▶ _Excerpt provided_
- No. of episodes: 12

Release
- Original network: Network Ten
- Original release: 3 August – 8 September 2015

Season chronology
- Next → Season 2

= The Great Australian Spelling Bee season 1 =

The first season of The Great Australian Spelling Bee premiered on Network Ten on 3 August 2015. The season was hosted by Grant Denyer and Chrissie Swan, and also starred Chris Edmund as pronouncer.

Anirudh won the season, receiving a $50,000 education scholarship, $10,000 worth of equipment for his school, a Macquarie Dictionary, a Sprout computer, and a HP Pro Slate 8 tablet in prizes. In addition, the five runners-up received scholarships worth $10,000, a HP Pro Slate 8 tablet, and $1,000 of education goods for their school.

==Contestants==

The series began with 52 contestants aged 8–13 years old which was cut down to the Top 26.

[Collected data]
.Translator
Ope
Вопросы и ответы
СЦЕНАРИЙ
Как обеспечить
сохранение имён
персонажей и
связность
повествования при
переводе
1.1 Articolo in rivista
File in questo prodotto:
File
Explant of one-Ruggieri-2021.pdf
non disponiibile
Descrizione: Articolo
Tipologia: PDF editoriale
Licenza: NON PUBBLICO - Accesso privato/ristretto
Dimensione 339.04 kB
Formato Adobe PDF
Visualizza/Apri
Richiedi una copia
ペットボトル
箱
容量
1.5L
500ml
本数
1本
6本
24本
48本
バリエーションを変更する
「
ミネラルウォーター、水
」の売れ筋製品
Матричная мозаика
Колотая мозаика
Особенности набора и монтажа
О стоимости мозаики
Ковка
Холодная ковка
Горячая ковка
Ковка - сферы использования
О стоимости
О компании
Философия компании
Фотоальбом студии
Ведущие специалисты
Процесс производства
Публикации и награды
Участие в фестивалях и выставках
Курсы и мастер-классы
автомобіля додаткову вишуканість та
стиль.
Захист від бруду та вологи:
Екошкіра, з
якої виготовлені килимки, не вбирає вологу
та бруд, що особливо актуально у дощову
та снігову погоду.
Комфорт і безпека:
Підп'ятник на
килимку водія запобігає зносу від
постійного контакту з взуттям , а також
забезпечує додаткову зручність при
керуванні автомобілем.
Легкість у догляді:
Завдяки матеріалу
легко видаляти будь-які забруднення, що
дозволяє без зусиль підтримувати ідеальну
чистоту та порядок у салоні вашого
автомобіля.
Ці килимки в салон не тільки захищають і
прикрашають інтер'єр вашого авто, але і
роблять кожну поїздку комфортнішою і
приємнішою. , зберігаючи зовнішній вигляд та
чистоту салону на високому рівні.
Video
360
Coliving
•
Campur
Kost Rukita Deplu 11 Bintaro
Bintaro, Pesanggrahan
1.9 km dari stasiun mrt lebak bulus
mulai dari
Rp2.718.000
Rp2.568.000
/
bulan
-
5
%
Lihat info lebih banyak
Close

▶ _Requirement_
Condense the paragraph of the article on The Great Australian Spelling Bee's first season that begins "Anirudh won the season" into a short list that keeps its main facts. None of the collected data is required here.

▶ _Exercise solution_
Winner: Anirudh
- $50,000 education scholarship
- $10,000 worth of equipment for his school
- A Macquarie Dictionary
- A Sprout computer
- A HP Pro Slate 8 tablet

Each of the five runners-up:
- Scholarship worth $10,000
- A HP Pro Slate 8 tablet
- $1,000 of education goods for their school